◆ Work to be completed: Your answer should be the lines below from the one with "Mont Saint-Michel" to the one with "Suspenderán", both included, given again exactly and with nothing added.

◆ Data extract:
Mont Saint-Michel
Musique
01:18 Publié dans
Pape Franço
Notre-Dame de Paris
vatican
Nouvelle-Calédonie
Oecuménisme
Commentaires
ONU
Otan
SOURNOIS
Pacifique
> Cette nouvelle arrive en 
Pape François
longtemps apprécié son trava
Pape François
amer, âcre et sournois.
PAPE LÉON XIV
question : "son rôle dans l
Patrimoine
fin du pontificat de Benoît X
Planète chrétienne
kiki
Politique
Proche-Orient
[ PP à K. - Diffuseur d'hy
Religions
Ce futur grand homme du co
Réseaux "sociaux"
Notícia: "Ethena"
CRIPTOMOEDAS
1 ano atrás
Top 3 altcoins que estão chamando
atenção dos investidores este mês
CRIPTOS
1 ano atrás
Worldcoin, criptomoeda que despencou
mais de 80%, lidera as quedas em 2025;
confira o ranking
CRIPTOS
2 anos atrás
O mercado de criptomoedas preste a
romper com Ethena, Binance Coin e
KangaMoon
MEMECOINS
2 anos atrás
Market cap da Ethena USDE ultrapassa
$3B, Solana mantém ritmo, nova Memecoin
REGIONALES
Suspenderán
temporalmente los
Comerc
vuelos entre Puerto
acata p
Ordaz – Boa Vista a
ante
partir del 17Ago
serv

==

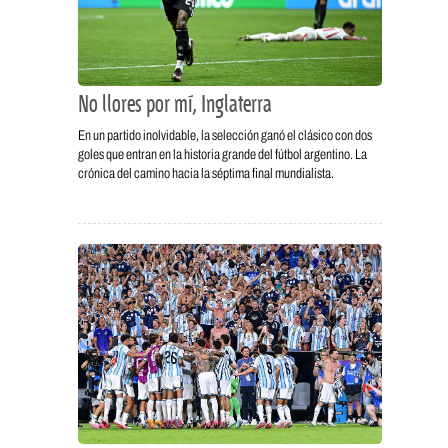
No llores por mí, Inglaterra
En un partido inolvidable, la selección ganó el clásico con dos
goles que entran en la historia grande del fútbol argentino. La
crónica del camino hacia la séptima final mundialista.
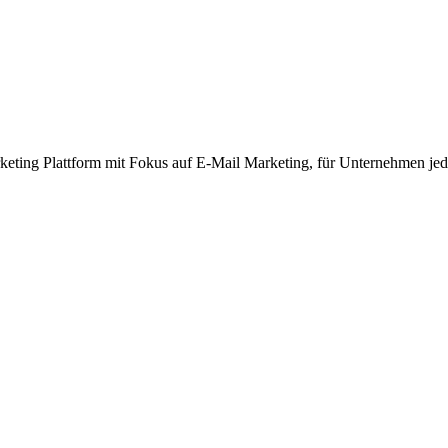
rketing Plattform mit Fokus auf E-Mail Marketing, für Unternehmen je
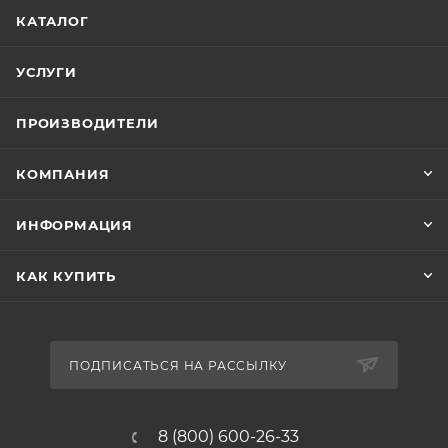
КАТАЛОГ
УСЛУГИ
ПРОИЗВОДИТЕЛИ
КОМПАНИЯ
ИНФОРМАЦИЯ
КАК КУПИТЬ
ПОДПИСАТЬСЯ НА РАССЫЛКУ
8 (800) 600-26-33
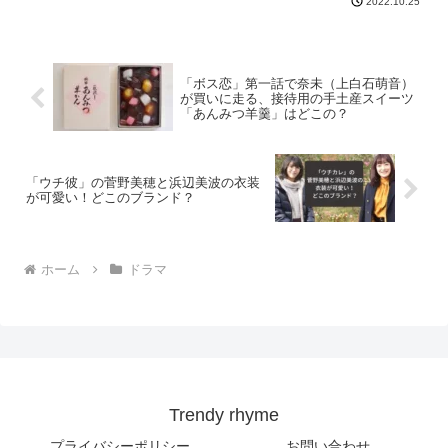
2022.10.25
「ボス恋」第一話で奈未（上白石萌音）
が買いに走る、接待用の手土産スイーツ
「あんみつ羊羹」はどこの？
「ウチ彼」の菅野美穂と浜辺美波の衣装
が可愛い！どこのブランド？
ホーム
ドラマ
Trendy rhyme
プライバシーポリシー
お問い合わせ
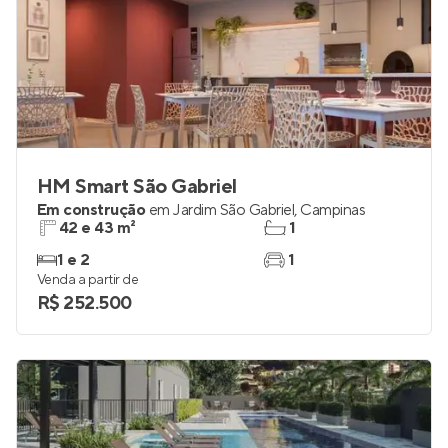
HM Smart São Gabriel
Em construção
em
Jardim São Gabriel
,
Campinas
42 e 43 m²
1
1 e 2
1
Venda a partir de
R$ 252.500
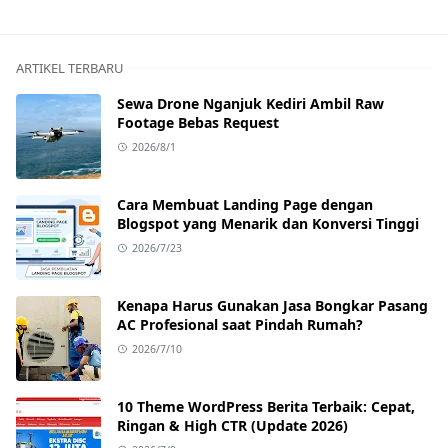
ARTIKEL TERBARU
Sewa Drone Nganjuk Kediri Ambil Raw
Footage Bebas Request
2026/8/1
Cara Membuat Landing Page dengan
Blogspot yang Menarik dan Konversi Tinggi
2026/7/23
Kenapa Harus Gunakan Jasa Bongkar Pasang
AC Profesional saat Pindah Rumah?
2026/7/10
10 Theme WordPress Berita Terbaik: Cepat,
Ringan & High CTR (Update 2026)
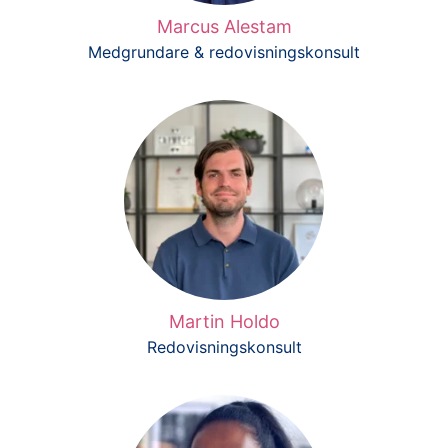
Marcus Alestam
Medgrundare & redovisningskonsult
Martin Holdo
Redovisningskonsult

---

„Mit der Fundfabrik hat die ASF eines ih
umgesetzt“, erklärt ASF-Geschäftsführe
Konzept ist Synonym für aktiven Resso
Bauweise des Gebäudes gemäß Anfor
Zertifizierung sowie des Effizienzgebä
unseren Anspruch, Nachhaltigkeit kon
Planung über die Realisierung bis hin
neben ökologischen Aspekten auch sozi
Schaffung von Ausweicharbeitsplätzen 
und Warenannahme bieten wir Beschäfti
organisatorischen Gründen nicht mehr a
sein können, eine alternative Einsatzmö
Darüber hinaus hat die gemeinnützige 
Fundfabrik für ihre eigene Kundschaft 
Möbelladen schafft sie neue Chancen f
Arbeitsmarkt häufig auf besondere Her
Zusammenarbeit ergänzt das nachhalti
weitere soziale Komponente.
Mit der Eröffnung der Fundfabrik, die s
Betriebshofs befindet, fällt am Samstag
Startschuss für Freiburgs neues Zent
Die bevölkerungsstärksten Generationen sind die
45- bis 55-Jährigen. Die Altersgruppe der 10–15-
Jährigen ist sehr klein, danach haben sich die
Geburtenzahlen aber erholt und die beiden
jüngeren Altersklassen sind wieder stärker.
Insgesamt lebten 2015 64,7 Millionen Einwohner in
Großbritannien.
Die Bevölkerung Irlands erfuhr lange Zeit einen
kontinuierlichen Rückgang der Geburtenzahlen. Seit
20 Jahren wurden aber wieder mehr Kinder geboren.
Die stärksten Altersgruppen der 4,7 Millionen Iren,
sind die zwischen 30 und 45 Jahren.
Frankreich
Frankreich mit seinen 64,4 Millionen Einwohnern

◆ Your solution:
Mont Saint-Michel
Musique
01:18 Publié dans
Pape Franço
Notre-Dame de Paris
vatican
Nouvelle-Calédonie
Oecuménisme
Commentaires
ONU
Otan
SOURNOIS
Pacifique
> Cette nouvelle arrive en 
Pape François
longtemps apprécié son trava
Pape François
amer, âcre et sournois.
PAPE LÉON XIV
question : "son rôle dans l
Patrimoine
fin du pontificat de Benoît X
Planète chrétienne
kiki
Politique
Proche-Orient
[ PP à K. - Diffuseur d'hy
Religions
Ce futur grand homme du co
Réseaux "sociaux"
Notícia: "Ethena"
CRIPTOMOEDAS
1 ano atrás
Top 3 altcoins que estão chamando
atenção dos investidores este mês
CRIPTOS
1 ano atrás
Worldcoin, criptomoeda que despencou
mais de 80%, lidera as quedas em 2025;
confira o ranking
CRIPTOS
2 anos atrás
O mercado de criptomoedas preste a
romper com Ethena, Binance Coin e
KangaMoon
MEMECOINS
2 anos atrás
Market cap da Ethena USDE ultrapassa
$3B, Solana mantém ritmo, nova Memecoin
REGIONALES
Suspenderán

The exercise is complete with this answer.